Battling PTSD and self-destructive behaviors, he finds his only hope in Marine-turned-PTSD-psychologist Sarge, played by Michael Imperioli. Punk legend Harley Flanagan plays McManus, old school Bronx Irish gangster and general madman.

Writer/director Tom Phillips (Courtesy of Between Wars Film)

“Working with Tom is exactly what independent filmmaking should be. Hit the ground running, roaming the streets, stealing shots, running and gunning,” Imperioli says in a statement. “It’s as far away from Hollywood as you can get and that’s the way we like it. All passion, inspiration, and fearlessness.
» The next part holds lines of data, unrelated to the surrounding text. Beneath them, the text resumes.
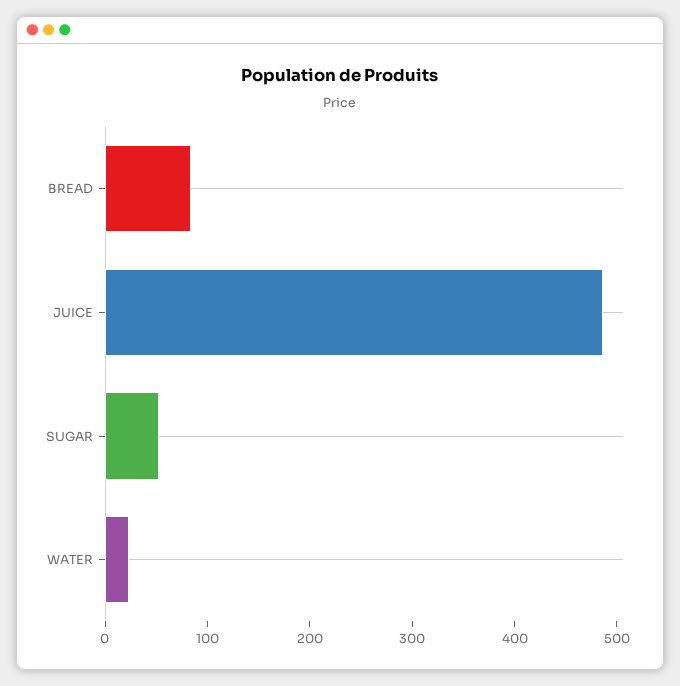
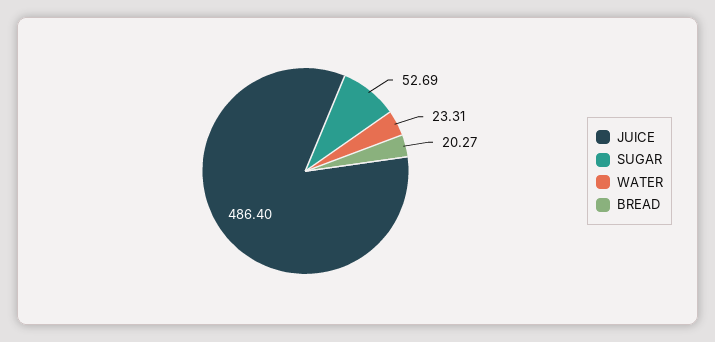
BREAD: 80 -> 20.27

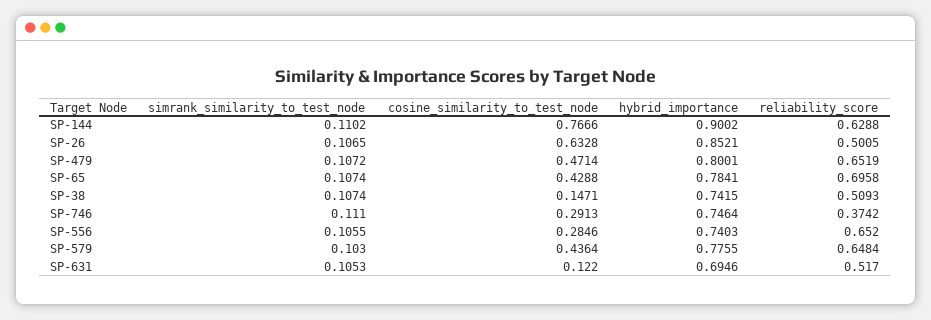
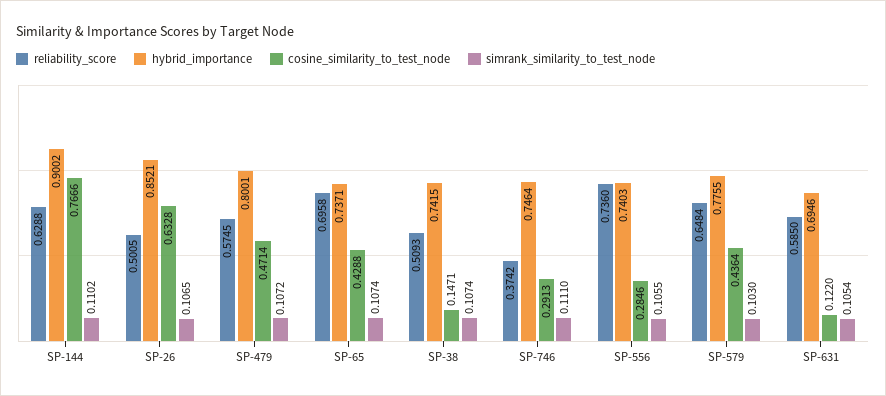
reliability_score, SP-479: 0.6519 -> 0.5745
hybrid_importance, SP-65: 0.7841 -> 0.7371
reliability_score, SP-556: 0.652 -> 0.736
simrank_similarity_to_test_node, SP-631: 0.1053 -> 0.1054
reliability_score, SP-631: 0.517 -> 0.585

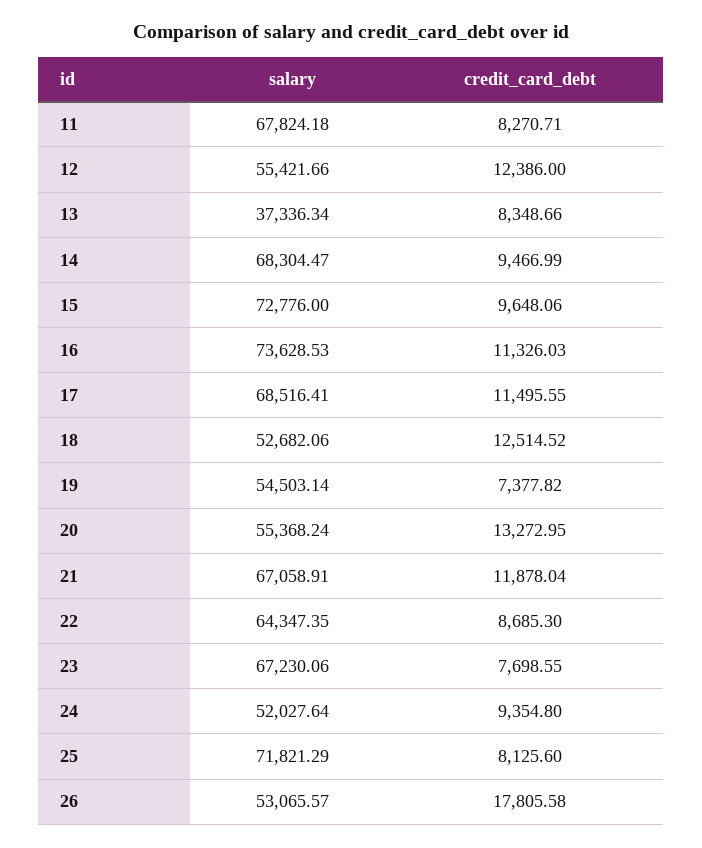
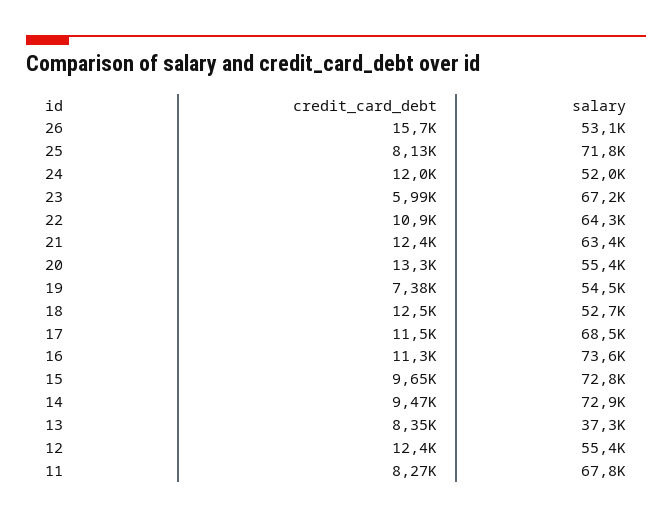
salary, 14: 68304.47 -> 72900
salary, 21: 67058.91 -> 63400
credit_card_debt, 21: 11878.04 -> 12400
credit_card_debt, 22: 8685.3 -> 10900
credit_card_debt, 23: 7698.55 -> 5990
credit_card_debt, 24: 9354.8 -> 12000
credit_card_debt, 26: 17805.58 -> 15700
Tom is as indomitable and tenacious as they come and that’s what it takes to make a truly independent movie … without a studio, on a shoestring budget, and defying the odds.”

The film was shot in nine days.

The crew worked 15-hour days and nights.

“It’s a very low-budget independent film,” Phillips says. “Everything we did was raw and gritty.”

Phillips says the screenplay, although optioned by Hollywood, sat on a shelf for nearly two years.

At the same time, co-writer and friend Joe Panebianco was diagnosed with Lou Gehrig’s disease, also called amyotrophic lateral sclerosis, or ALS, which he continues to fight.

This heartbreaking situation fueled Phillips’ resolve to shoot the film himself.

“As an artist, I knew breaking rules was imperative for this story,” Phillips says. “In fact, the more rules the artists involved wanted to break, the more dynamic the story became. Anyone who came to work on this project learned very quickly that this was a different flow and the players were creating something different – allowing the actors on set to explore their ideas and use it in a way that would vibrate through the screen into the soul of the audience was the intention.”